I recently had my COVID-19 vaccination. It was one of the best and most hopeful days I’ve had in a while.
I’ve still got some time to go before the first vaccination kicks in and I’m mostly covered, and then a while to wait until a second vaccination before I’m fully covered, but it’s a relief to know that the chances of me ending up seriously ill, in the hospital or dead from COVID-19 are now very slim.
I was part of the crew that raced to get the vaccination when the age was lowered to 40 for the AstraZeneca vaccine.
I envisioned my vaccination would be a big event, lined up (distanced) with people at one of our local community centres, giving congratulatory waves and nods to people I knew and laughing at people inspired to dance a bit after their vaccination.
However, my vaccination was quiet, early in the morning, before the tiny McIntyre Pharmacy in Parkhill opened, with a few other people spaced across the store. We congratulated each other, then quietly went on our way. I sat in the truck and grinned stupidly for a minute, excited that this world-turning pandemic will soon be on the run.
Pharmacists deserve great credit as part of our vaccination effort, hiring extra staff and working long hours to get vaccines in arms. They are an example that in massive society-wide efforts, local engagement is critical.
Vaccines are one of the major reasons we live to be 80 not 60, along with antibiotics, cleansers and electricity.
There’s a reason that more than 90 per cent of people over the age of 80 have been vaccinated and 88 per cent of people over 75. They remember the nasty diseases of their childhood like polio and smallpox — both eradicated by vaccines.
Livestock farmers know the value of vaccines. Feedlot operators will take vaccinated calves over unvaccinated calves whenever they can as the numbers on gain and health are clear, especially related to respiratory illness.
The J5 vaccine has had a significant effect on managing E. coli mastitis on dairy farms.
The hog sector has the most rapid-response experience when it comes to vaccination, with some vaccines developed quickly for disease outbreaks and the use of endogenous vaccines to prepare new arrivals for the disease population in one particular herd.
It’s not surprising that vaccines will take us out of this crisis too.
There’s already broad proof of that happening.
Deaths from COVID in long-term care homes have plummeted after vaccines were rushed first to those hotspots, a prudent decision finally made to protect the elderly, after the virus spread through those homes and bumped up Canada’s death rate.
Two of the places that had the worst time controlling the virus are now seeing cases drop to much more manageable levels since aggressive vaccination campaigns were started. About three per cent of Canadians have been infected by COVID-19, but the number is 10 per cent in the United States and 15 per cent in the United Kingdom, according to data from Statistica.
However, both the U.S. and the U.K. have avoided the nasty third wave that’s keeping Canadians home and intensive care units full, because of aggressive vaccinations.
Britain recently had about 2,200 cases in one day, compared to a peak of 60,000 per day in January. Ontario alone is well more than 2,200 cases per day, although I hope that the fast rate of vaccination in Canada will start to have an effect soon.
My nephews in the U.K. are back playing roller hockey, cricket and are in school, while my children are at home full time again and my daughter may not see the school again in her Grade 12 year.

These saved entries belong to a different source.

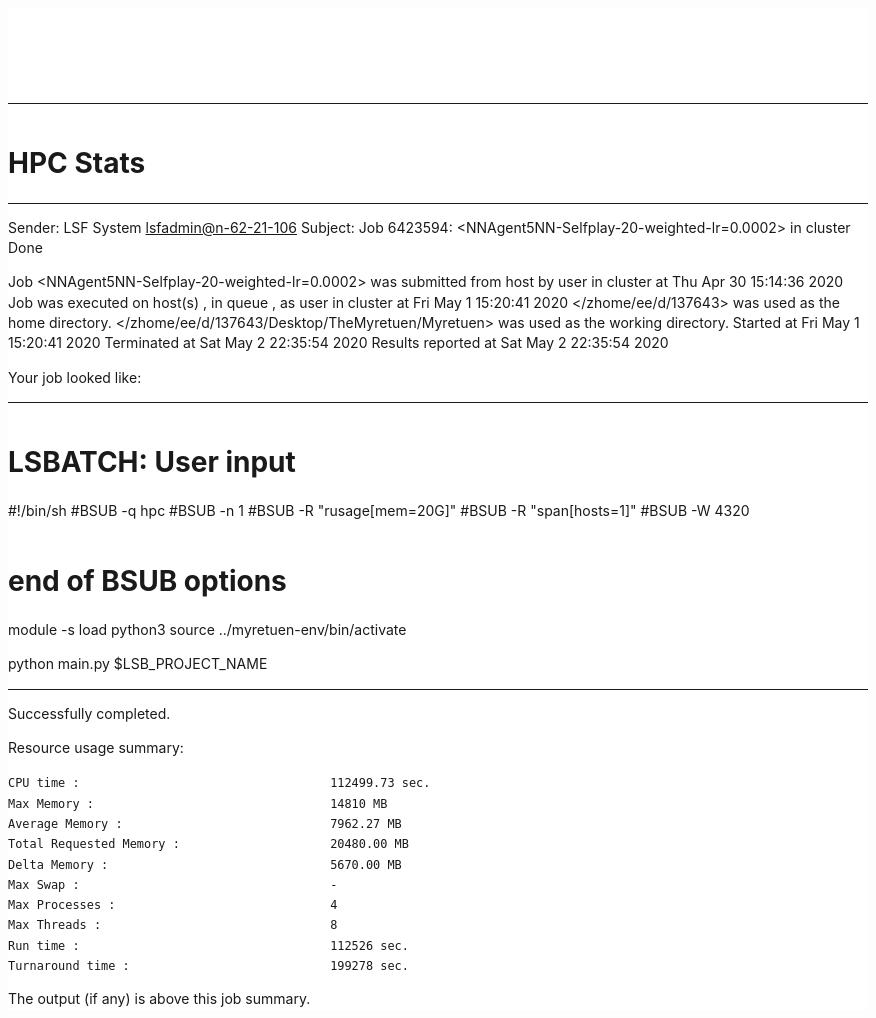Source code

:  <br /> 
 <br /> 
 <br /> 
 <br />

---------------------------------------------------------------------------------------------------------------------

# HPC Stats


------------------------------------------------------------
Sender: LSF System <lsfadmin@n-62-21-106>
Subject: Job 6423594: <NNAgent5NN-Selfplay-20-weighted-lr=0.0002> in cluster <dcc> Done

Job <NNAgent5NN-Selfplay-20-weighted-lr=0.0002> was submitted from host <n-62-27-19> by user <s183905> in cluster <dcc> at Thu Apr 30 15:14:36 2020
Job was executed on host(s) <n-62-21-106>, in queue <hpc>, as user <s183905> in cluster <dcc> at Fri May  1 15:20:41 2020
</zhome/ee/d/137643> was used as the home directory.
</zhome/ee/d/137643/Desktop/TheMyretuen/Myretuen> was used as the working directory.
Started at Fri May  1 15:20:41 2020
Terminated at Sat May  2 22:35:54 2020
Results reported at Sat May  2 22:35:54 2020

Your job looked like:

------------------------------------------------------------
# LSBATCH: User input
#!/bin/sh
#BSUB -q hpc
#BSUB -n 1
#BSUB -R "rusage[mem=20G]"
#BSUB -R "span[hosts=1]"
#BSUB -W 4320
# end of BSUB options

module -s load python3
source ../myretuen-env/bin/activate

python main.py $LSB_PROJECT_NAME


------------------------------------------------------------

Successfully completed.

Resource usage summary:

    CPU time :                                   112499.73 sec.
    Max Memory :                                 14810 MB
    Average Memory :                             7962.27 MB
    Total Requested Memory :                     20480.00 MB
    Delta Memory :                               5670.00 MB
    Max Swap :                                   -
    Max Processes :                              4
    Max Threads :                                8
    Run time :                                   112526 sec.
    Turnaround time :                            199278 sec.

The output (if any) is above this job summary.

We’re about four months behind the leaders in vaccinations and we need to figure out why that happened. Are we destined to accept worse terms as a smaller country that can’t attract pharmaceutical powerhouses? Did the federal government misjudge when it negotiated delivery terms? Do we lack the big stick of the U.S.?
However, we are well on our way, now with one of the fastest vaccination rates in the world. There are some who expect us to overtake the United States in a month in first vaccination rates.

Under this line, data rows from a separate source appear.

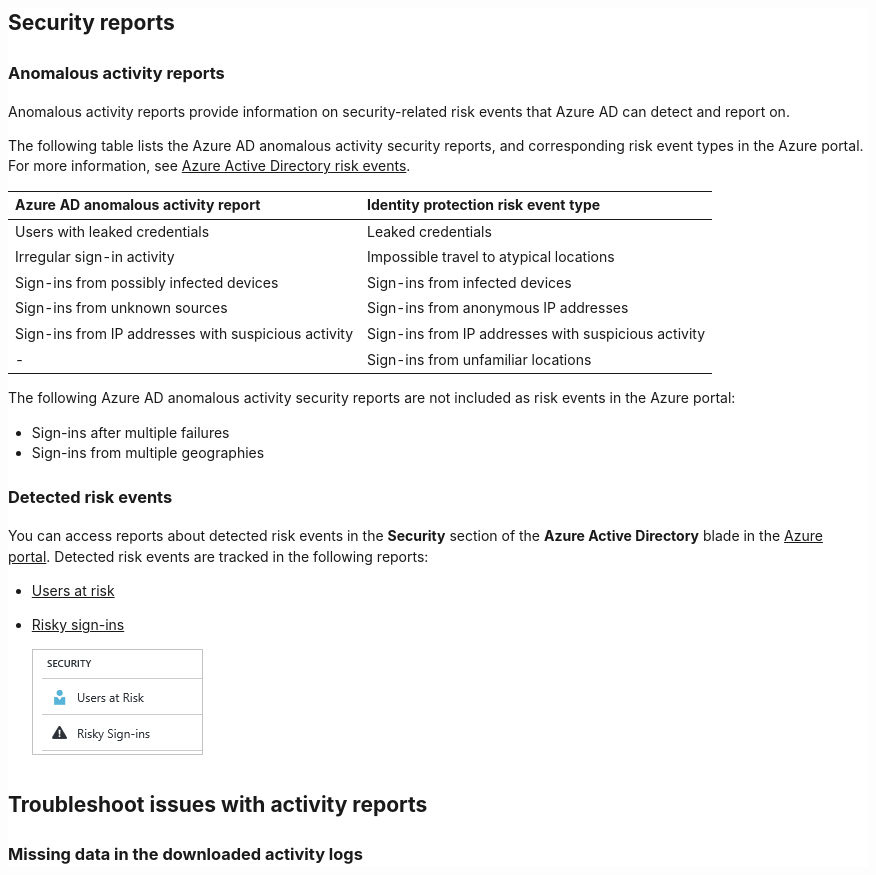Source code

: 
## Security reports

### Anomalous activity reports

Anomalous activity reports provide information on security-related risk events that Azure AD can detect and report on.

The following table lists the Azure AD anomalous activity security reports, and corresponding risk event types in the Azure portal. For more information, see
[Azure Active Directory risk events](concept-risk-events.md).  


| Azure AD anomalous activity report |  Identity protection risk event type|
| :--- | :--- |
| Users with leaked credentials | Leaked credentials |
| Irregular sign-in activity | Impossible travel to atypical locations |
| Sign-ins from possibly infected devices | Sign-ins from infected devices|
| Sign-ins from unknown sources | Sign-ins from anonymous IP addresses |
| Sign-ins from IP addresses with suspicious activity | Sign-ins from IP addresses with suspicious activity |
| - | Sign-ins from unfamiliar locations |

The following Azure AD anomalous activity security reports are not included as risk events in the Azure portal:

* Sign-ins after multiple failures
* Sign-ins from multiple geographies


### Detected risk events

You can access reports about detected risk events in the **Security** section of the **Azure Active Directory** blade in the [Azure portal](https://portal.azure.com). Detected risk events are tracked in the following reports:   

- [Users at risk](concept-user-at-risk.md)
- [Risky sign-ins](concept-risky-sign-ins.md)

    ![Security reports](./media/howto-find-activity-reports/04.png "Security reports")

## Troubleshoot issues with activity reports

### Missing data in the downloaded activity logs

My hopeful expectation is that we will lead the world in total population vaccinated. So far, the age groups who have been vaccinated has shown very high acceptance. Those numbers will likely drop as vaccinated populations get younger, but Canadians generally have more trust in our regulatory agencies, pride in our health system and are less infected by the conspiracy craziness to the south of us.
That has me looking forward to late summer and fall.